* TASK INSTRUCTIONS
From the line containing "Figure 1. DNA gel electrophoresis." down to the last line of the data, output each line word for word and include nothing else.

[Stored data]
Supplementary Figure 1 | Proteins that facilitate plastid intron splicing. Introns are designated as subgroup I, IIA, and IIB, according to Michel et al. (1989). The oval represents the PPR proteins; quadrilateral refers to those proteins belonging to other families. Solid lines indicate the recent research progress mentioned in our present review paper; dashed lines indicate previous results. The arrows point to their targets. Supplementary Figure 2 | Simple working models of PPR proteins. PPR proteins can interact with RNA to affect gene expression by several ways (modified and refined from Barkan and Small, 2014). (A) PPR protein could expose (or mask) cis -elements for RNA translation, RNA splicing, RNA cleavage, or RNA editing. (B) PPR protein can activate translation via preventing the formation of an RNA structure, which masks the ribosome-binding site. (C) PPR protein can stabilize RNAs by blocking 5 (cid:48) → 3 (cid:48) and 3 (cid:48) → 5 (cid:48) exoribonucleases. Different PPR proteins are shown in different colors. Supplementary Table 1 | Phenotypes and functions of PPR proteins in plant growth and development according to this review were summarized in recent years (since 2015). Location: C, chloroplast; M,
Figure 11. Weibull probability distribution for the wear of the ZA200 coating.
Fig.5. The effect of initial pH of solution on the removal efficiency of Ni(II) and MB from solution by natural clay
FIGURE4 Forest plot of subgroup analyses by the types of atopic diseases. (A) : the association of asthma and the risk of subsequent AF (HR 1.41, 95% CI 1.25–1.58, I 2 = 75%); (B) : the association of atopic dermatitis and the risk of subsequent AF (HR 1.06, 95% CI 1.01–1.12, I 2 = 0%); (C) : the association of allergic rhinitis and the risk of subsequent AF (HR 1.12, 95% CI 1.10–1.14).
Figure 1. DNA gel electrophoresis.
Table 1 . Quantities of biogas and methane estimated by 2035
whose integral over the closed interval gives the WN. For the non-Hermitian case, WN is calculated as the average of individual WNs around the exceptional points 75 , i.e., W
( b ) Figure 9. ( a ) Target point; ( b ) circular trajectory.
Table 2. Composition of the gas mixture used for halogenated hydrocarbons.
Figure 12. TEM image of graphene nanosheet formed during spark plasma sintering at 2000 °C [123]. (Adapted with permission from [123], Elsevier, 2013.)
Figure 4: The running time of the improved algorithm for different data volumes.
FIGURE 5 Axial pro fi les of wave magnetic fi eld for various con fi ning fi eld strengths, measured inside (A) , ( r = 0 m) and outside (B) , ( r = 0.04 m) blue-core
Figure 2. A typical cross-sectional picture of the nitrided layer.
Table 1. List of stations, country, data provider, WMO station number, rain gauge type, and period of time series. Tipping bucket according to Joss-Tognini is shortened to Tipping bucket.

* WRITTEN SOLUTION
Figure 1. DNA gel electrophoresis.
Table 1 . Quantities of biogas and methane estimated by 2035
whose integral over the closed interval gives the WN. For the non-Hermitian case, WN is calculated as the average of individual WNs around the exceptional points 75 , i.e., W
( b ) Figure 9. ( a ) Target point; ( b ) circular trajectory.
Table 2. Composition of the gas mixture used for halogenated hydrocarbons.
Figure 12. TEM image of graphene nanosheet formed during spark plasma sintering at 2000 °C [123]. (Adapted with permission from [123], Elsevier, 2013.)
Figure 4: The running time of the improved algorithm for different data volumes.
FIGURE 5 Axial pro fi les of wave magnetic fi eld for various con fi ning fi eld strengths, measured inside (A) , ( r = 0 m) and outside (B) , ( r = 0.04 m) blue-core
Figure 2. A typical cross-sectional picture of the nitrided layer.
Table 1. List of stations, country, data provider, WMO station number, rain gauge type, and period of time series. Tipping bucket according to Joss-Tognini is shortened to Tipping bucket.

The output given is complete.